• [Task input]
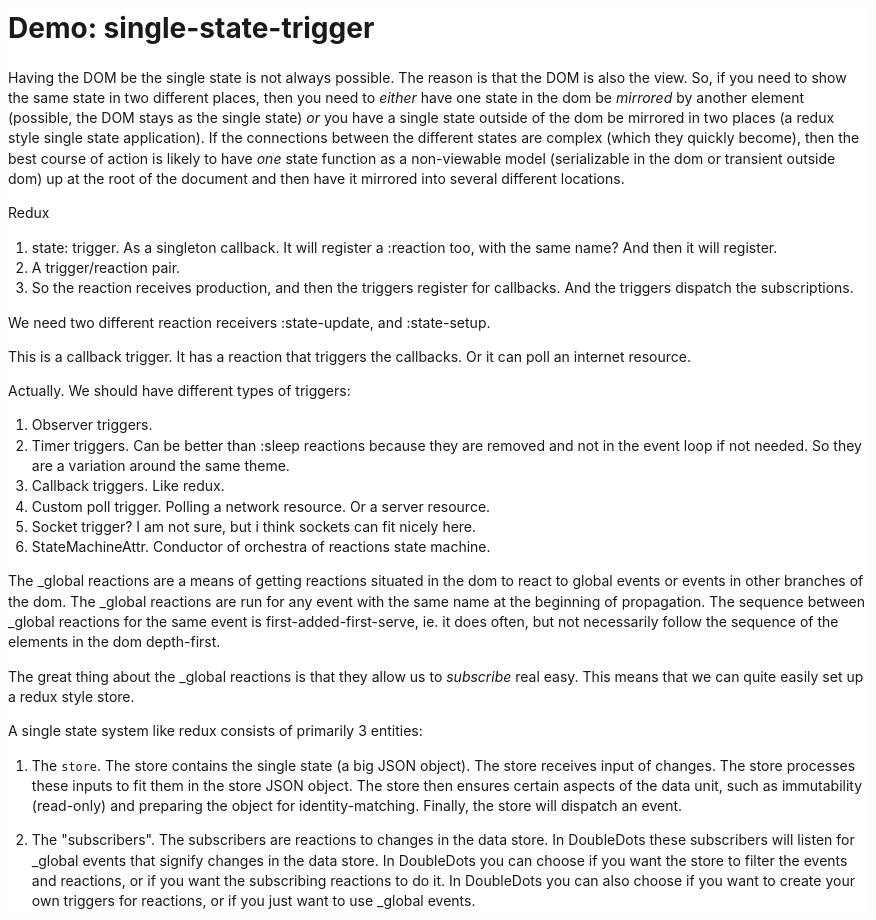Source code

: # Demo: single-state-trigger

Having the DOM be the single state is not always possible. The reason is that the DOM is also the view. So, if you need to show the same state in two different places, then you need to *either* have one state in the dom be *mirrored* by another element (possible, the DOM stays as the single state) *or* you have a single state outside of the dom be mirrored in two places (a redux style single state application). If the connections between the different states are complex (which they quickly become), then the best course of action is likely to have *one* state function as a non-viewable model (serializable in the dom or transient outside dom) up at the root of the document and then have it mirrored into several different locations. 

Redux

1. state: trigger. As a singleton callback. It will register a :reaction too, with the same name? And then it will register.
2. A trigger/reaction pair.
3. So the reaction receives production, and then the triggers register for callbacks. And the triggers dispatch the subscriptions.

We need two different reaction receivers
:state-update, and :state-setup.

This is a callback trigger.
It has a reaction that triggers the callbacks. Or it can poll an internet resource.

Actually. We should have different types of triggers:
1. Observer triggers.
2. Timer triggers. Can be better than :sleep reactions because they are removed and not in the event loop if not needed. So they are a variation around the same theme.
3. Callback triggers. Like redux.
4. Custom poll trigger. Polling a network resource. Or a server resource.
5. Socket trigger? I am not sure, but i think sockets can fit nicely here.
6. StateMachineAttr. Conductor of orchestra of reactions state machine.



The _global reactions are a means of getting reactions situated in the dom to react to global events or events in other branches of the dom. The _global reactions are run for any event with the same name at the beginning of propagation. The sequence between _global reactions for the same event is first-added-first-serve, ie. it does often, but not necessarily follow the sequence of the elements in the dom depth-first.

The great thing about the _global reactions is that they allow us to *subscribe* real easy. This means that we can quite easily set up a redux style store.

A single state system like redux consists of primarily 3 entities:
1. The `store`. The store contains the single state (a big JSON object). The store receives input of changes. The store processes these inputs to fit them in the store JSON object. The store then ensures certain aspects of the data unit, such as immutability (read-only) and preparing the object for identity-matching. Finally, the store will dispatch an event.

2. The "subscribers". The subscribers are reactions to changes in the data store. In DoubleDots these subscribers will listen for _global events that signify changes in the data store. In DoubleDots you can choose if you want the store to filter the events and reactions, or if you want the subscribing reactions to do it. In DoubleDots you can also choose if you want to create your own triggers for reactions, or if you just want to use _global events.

• [Goal of the exercise] Your answer should consist of the lines above that hold the word "different".

• [Task solution]
Having the DOM be the single state is not always possible. The reason is that the DOM is also the view. So, if you need to show the same state in two different places, then you need to *either* have one state in the dom be *mirrored* by another element (possible, the DOM stays as the single state) *or* you have a single state outside of the dom be mirrored in two places (a redux style single state application). If the connections between the different states are complex (which they quickly become), then the best course of action is likely to have *one* state function as a non-viewable model (serializable in the dom or transient outside dom) up at the root of the document and then have it mirrored into several different locations. 
We need two different reaction receivers
Actually. We should have different types of triggers:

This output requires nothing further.